Consider the following two code examples:

{
  do_something_1();
  {
    int foo;
    foo = something1();
    if (foo) do_something_1(foo);
  }
  {
    int bar;
    bar = something2();
    if (bar) do_something_2(bar);
  }
  {
    int boz;
    boz = something3();
    if (boz) do_something_3(boz);
  }
}

and

{
  do_something_1();

  int foo;
  foo = something1();
  if (foo) do_something_1(foo);

  int bar;
  bar = something2();
  if (bar) do_something_2(bar);

  int boz;
  boz = something3();
  if (boz) do_something_3(boz);
}

From a run-time perspective, most modern compilers probably wouldn't care about whether foo is syntactically in scope during the execution of do_something3(), since it could determine that any value it held before that statement would not be used after.

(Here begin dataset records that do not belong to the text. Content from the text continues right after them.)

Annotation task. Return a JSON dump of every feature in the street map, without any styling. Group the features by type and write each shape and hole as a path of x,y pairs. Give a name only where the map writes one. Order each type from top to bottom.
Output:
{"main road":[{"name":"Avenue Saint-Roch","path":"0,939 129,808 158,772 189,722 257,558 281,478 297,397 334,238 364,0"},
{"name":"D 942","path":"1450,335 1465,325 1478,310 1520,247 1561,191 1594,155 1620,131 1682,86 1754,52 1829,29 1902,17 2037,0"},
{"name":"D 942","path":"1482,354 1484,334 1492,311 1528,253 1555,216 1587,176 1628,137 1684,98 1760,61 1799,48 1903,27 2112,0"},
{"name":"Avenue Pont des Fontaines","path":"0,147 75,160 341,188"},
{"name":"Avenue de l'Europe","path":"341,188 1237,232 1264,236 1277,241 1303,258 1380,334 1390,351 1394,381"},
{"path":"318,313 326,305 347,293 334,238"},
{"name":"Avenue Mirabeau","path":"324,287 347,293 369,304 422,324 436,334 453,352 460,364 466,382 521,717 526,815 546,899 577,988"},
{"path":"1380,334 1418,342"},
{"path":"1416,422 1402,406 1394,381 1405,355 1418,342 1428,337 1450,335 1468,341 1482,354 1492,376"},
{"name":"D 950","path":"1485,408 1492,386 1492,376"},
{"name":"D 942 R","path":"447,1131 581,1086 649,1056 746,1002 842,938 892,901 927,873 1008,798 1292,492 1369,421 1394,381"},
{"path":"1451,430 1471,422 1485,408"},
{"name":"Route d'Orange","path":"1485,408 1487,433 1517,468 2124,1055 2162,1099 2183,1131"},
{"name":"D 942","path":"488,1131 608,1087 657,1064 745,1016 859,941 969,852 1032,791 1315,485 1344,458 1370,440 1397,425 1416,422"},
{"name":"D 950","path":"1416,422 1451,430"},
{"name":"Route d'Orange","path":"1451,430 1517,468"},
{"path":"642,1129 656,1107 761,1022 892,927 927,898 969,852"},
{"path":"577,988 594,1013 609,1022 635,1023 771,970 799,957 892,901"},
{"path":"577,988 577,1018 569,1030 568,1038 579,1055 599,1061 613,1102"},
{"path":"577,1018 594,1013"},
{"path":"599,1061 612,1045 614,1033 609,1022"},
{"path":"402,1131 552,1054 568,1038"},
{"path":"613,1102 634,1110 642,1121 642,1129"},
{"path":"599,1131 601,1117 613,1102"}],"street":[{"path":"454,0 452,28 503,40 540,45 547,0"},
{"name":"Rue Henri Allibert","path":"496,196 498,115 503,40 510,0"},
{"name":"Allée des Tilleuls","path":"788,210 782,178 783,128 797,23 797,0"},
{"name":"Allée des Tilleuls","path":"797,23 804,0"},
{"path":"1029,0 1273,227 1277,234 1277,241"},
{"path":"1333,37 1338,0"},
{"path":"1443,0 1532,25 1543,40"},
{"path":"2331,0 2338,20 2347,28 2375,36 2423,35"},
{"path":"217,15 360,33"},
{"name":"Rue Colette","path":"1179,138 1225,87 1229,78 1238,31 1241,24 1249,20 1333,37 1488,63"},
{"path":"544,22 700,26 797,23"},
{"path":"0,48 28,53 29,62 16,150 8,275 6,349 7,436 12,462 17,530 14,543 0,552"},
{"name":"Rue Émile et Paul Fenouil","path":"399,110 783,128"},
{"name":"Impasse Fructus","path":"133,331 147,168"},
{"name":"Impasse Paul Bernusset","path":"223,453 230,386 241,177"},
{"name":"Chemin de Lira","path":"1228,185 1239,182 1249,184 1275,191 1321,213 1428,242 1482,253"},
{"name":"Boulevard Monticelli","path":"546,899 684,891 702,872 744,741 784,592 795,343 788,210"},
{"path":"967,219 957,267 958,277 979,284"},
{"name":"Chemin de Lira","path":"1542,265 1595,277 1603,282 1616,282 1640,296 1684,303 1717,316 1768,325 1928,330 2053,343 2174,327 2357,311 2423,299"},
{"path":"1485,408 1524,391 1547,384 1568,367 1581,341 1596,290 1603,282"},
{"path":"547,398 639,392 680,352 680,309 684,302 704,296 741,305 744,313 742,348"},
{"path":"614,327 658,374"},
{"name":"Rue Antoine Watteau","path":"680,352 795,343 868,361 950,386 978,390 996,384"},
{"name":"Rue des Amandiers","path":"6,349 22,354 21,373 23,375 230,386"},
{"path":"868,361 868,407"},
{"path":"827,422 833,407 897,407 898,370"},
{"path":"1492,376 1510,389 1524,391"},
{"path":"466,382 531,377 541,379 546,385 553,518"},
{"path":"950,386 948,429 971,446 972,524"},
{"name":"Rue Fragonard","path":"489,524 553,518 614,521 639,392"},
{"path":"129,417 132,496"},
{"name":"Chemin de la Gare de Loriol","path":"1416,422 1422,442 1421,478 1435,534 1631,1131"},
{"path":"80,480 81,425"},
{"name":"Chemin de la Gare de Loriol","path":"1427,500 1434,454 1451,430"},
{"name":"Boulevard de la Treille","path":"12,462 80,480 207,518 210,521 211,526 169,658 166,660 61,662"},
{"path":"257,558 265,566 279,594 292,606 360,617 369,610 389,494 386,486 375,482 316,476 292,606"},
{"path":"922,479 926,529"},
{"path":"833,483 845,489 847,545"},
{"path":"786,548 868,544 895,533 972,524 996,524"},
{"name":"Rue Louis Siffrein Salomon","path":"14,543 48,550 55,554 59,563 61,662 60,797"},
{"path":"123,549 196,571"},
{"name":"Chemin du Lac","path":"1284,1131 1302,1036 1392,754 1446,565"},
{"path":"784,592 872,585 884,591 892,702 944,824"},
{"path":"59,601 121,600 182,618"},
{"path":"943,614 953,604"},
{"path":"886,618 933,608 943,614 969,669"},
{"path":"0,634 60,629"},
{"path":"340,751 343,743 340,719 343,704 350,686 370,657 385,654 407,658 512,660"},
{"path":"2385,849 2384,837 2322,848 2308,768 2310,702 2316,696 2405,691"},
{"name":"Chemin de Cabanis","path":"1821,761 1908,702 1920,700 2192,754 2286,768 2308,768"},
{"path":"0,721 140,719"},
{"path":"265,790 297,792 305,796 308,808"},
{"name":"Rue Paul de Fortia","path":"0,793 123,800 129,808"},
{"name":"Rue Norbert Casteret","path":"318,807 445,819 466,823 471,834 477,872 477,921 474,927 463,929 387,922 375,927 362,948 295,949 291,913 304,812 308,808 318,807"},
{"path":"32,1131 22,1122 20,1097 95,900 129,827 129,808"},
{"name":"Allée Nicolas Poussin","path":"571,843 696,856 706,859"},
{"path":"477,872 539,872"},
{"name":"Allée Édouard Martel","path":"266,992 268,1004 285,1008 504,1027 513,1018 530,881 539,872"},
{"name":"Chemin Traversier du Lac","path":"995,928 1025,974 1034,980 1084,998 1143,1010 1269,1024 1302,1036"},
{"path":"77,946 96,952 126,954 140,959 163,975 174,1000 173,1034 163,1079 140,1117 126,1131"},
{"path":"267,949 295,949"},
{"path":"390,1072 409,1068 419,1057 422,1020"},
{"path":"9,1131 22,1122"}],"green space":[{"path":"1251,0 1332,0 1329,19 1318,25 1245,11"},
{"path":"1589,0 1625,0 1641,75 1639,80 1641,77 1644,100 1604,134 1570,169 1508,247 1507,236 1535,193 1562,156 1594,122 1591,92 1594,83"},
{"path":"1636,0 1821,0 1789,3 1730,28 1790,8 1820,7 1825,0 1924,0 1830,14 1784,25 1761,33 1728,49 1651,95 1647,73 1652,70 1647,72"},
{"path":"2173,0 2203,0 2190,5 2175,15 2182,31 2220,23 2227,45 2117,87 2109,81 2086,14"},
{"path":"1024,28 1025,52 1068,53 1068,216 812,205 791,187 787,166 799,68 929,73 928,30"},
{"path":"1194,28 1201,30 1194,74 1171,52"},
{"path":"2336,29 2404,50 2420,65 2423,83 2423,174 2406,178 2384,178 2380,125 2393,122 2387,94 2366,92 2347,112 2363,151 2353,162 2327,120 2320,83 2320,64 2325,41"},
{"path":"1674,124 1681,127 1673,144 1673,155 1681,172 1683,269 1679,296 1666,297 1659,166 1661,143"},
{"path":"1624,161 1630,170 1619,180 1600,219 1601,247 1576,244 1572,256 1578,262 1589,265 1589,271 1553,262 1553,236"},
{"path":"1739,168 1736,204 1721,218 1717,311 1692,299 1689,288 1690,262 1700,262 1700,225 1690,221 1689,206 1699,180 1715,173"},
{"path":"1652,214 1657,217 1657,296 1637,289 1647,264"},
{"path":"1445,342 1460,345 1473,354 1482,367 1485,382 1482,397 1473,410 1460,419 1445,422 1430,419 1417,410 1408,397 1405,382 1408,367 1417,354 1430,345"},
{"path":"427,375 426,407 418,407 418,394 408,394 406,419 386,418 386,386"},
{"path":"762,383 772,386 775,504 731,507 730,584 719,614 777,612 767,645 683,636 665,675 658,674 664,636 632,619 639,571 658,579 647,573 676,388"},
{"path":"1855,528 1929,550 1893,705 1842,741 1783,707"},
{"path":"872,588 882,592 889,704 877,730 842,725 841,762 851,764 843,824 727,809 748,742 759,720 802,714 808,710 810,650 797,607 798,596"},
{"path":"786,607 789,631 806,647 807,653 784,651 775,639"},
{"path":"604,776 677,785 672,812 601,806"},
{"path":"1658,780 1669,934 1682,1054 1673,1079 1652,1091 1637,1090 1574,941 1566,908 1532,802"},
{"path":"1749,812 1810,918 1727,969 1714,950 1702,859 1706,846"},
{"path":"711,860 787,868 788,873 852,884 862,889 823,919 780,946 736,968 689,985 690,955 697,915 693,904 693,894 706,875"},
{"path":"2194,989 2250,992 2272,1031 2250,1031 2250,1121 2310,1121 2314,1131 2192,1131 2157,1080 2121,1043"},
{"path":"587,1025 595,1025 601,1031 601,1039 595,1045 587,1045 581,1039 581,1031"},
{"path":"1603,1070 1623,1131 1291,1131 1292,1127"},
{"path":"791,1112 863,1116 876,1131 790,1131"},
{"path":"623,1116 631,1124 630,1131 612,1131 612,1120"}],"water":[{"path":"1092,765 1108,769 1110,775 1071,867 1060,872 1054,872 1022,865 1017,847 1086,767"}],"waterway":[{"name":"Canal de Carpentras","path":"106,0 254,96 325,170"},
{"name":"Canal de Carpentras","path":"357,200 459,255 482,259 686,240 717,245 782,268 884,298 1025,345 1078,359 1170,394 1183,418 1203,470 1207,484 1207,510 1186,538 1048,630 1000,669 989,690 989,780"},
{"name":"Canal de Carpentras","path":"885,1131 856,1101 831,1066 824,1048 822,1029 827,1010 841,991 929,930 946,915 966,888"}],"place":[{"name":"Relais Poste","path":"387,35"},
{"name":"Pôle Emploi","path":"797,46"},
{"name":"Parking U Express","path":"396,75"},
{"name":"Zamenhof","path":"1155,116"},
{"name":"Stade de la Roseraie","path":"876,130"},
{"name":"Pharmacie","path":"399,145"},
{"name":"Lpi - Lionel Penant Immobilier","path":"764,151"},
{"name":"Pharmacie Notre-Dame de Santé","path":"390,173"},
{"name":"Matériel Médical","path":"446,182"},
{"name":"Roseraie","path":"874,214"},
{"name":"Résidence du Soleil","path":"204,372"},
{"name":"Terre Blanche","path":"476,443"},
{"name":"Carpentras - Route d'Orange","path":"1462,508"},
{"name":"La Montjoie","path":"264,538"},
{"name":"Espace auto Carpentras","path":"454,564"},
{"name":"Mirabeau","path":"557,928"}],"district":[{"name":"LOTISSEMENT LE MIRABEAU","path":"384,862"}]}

On the other hand, encouraging programmers to write declarations in a way which would generate sub-optimal code in the absence of an optimizing compiler is hardly an appealing concept.

Further, while handling the simpler cases involving intermixed variable declarations would not be difficult (even a 1970's compiler could have done it, if the authors wanted to allow such constructs), things become more complicated if the block which contains intermixed declarations also contains any goto or case labels. The creators of C probably thought allowing intermixing of variable declarations and other statements would complicate the standards too much to be worth the benefit.